A clothing company wants to see plastic bottles out of landfills and on to the runway.
ReThink Fabrics is a branded manufacturer of t-shirts and apparel produced with recycled PET bottles. The company's signature line of t-shirts is made from 100% post-consumer recycled polyester RPET fabric.
The Seattle, WA-based company was started in 2008 by a group of apparel industry veterans with more than 30 years experience in the outdoor market.
Anne Sodemann, CEO of ReThink Fabrics, told PlasticsToday with the advancing technology in the plastics recycling arena, it was a natural step to use it as material for clothing. In addition, RPET polyester fabric has a 75% lower carbon footprint than virgin polyester.
"What was appealing was the message about what you can do with a material that some perceive as waste, and turn it into a valuable resource," she said. "Instead of throwing plastic bottles into a landfill, why not make it into a t-shirt?"
RPET is collected, cleaned, smashed, melted, polymerized, and finally spun into yarn—and ultimately into the ReThink fabric and products. The products are all certified and traceable and adhere to manufacturing and social compliance standards.

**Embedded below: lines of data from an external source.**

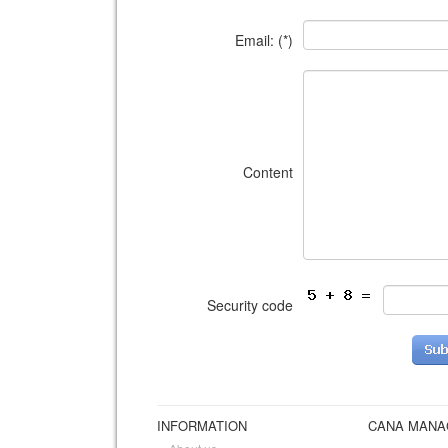
Email: (*)
Content
Security code
INFORMATION
CANA MAN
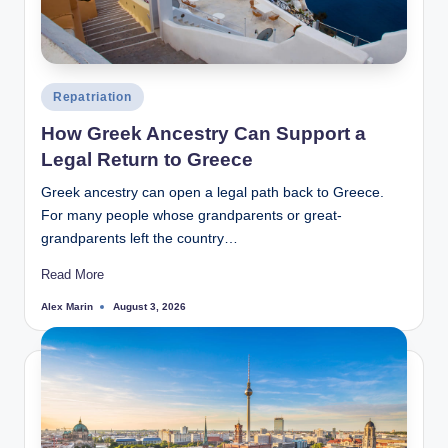
Posted
Repatriation
in
How Greek Ancestry Can Support a
Legal Return to Greece
Greek ancestry can open a legal path back to Greece.
For many people whose grandparents or great-
grandparents left the country…
Read More
Alex Marin
August 3, 2026
Posted
by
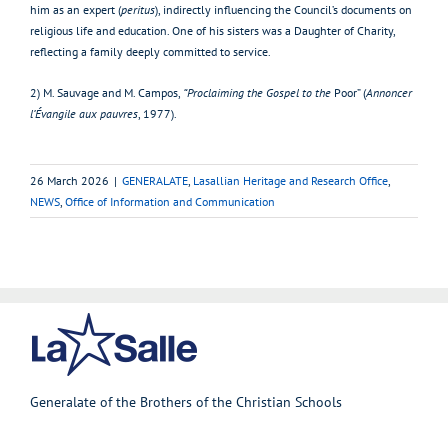
him as an expert (
peritus
), indirectly influencing the Council’s documents on
religious life and education. One of his sisters was a Daughter of Charity,
reflecting a family deeply committed to service.
2) M. Sauvage and M. Campos,
“Proclaiming the Gospel to the
Poor” (
Annoncer
l’Évangile aux pauvres
, 1977).
26 March 2026
|
GENERALATE
,
Lasallian Heritage and Research Office
,
NEWS
,
Office of Information and Communication
Generalate of the Brothers of the Christian Schools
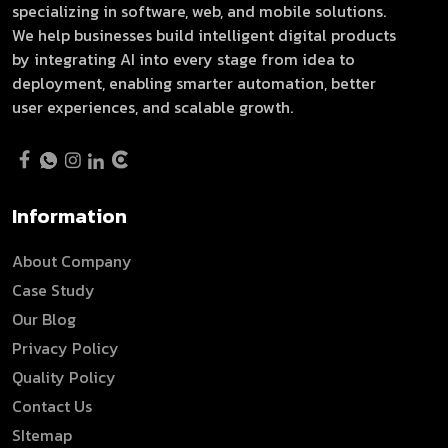
specializing in software, web, and mobile solutions.
We help businesses build intelligent digital products
by integrating AI into every stage from idea to
deployment, enabling smarter automation, better
user experiences, and scalable growth.
Information
About Company
Case Study
Our Blog
Privacy Policy
Quality Policy
Contact Us
SItemap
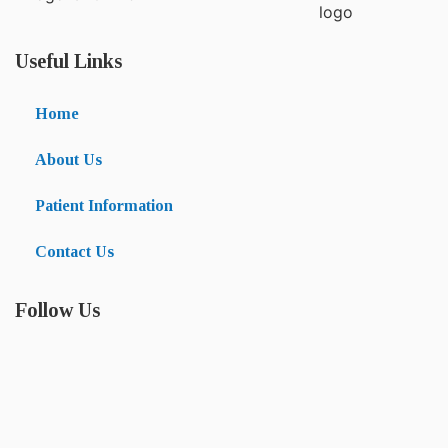
Useful Links
Home
About Us
Patient Information
Contact Us
Follow Us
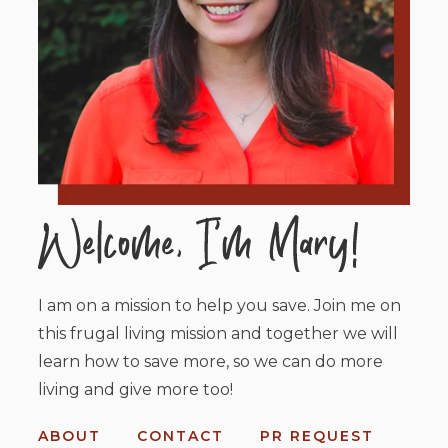
I am on a mission to help you save. Join me on
this frugal living mission and together we will
learn how to save more, so we can do more
living and give more too!
ABOUT
CONTACT
PR REQUEST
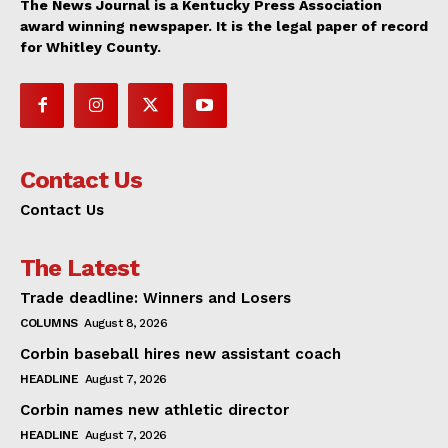
The News Journal is a Kentucky Press Association
award winning newspaper. It is the legal paper of record
for Whitley County.
Contact Us
Contact Us
The Latest
Trade deadline: Winners and Losers
COLUMNS
August 8, 2026
Corbin baseball hires new assistant coach
HEADLINE
August 7, 2026
Corbin names new athletic director
HEADLINE
August 7, 2026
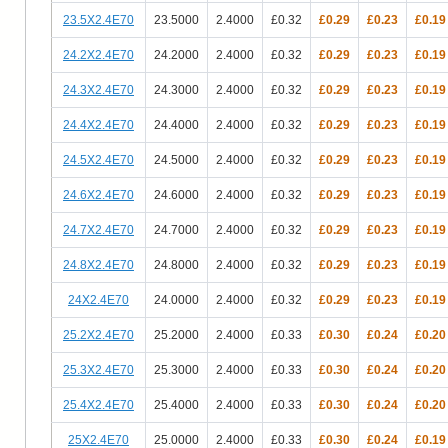
23.5X2.4E70
23.5000
2.4000
£0.32
£0.29
£0.23
£0.19
24.2X2.4E70
24.2000
2.4000
£0.32
£0.29
£0.23
£0.19
24.3X2.4E70
24.3000
2.4000
£0.32
£0.29
£0.23
£0.19
24.4X2.4E70
24.4000
2.4000
£0.32
£0.29
£0.23
£0.19
24.5X2.4E70
24.5000
2.4000
£0.32
£0.29
£0.23
£0.19
24.6X2.4E70
24.6000
2.4000
£0.32
£0.29
£0.23
£0.19
24.7X2.4E70
24.7000
2.4000
£0.32
£0.29
£0.23
£0.19
24.8X2.4E70
24.8000
2.4000
£0.32
£0.29
£0.23
£0.19
24X2.4E70
24.0000
2.4000
£0.32
£0.29
£0.23
£0.19
25.2X2.4E70
25.2000
2.4000
£0.33
£0.30
£0.24
£0.20
25.3X2.4E70
25.3000
2.4000
£0.33
£0.30
£0.24
£0.20
25.4X2.4E70
25.4000
2.4000
£0.33
£0.30
£0.24
£0.20
25X2.4E70
25.0000
2.4000
£0.33
£0.30
£0.24
£0.19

All of the t-shirts display a bottle count that show the number of plastic bottles used in each product.
Sodemann said some consumers are shocked to find out the t-shirts made from recycled plastic bottles are just as soft, if not softer, as virgin polyester t-shirts.
"It is still pretty amazing how many people don't know the possibilities behind plastics as resource when it comes to apparel," Sodemann said. "They instantly think it must be scratchy and uncomfortable to wear. It's just one of those things you have to feel and experience to believe and it's just mind-blowing."
The ReThink t-shirt has found a positive reception in the fashion industry and with consumers, along with celebrity supporters including musicians such as the Black Eyed Peas, Sodemann said.
Producing t-shirts made out of plastic bottles is just one step. ReThink is currently developing a program with national retailers to collect the plastic bottle t-shirts and recycle them into new t-shirts.
"That way our t-shirts never have to go to the landfill," she said. "It is basically a cradle-to-cradle approach, and hopefully it will be up and running next year."
Sodemann said she hopes plastic manufacturers continue to look for ways to produce products with less impact on the environment.
"There's a lot to be said on how you can design the packaging, so that it becomes more resourceful," she said. "I hope the plastic industry continues to look at how it can improve to make plastic with an even more useful end-of-life."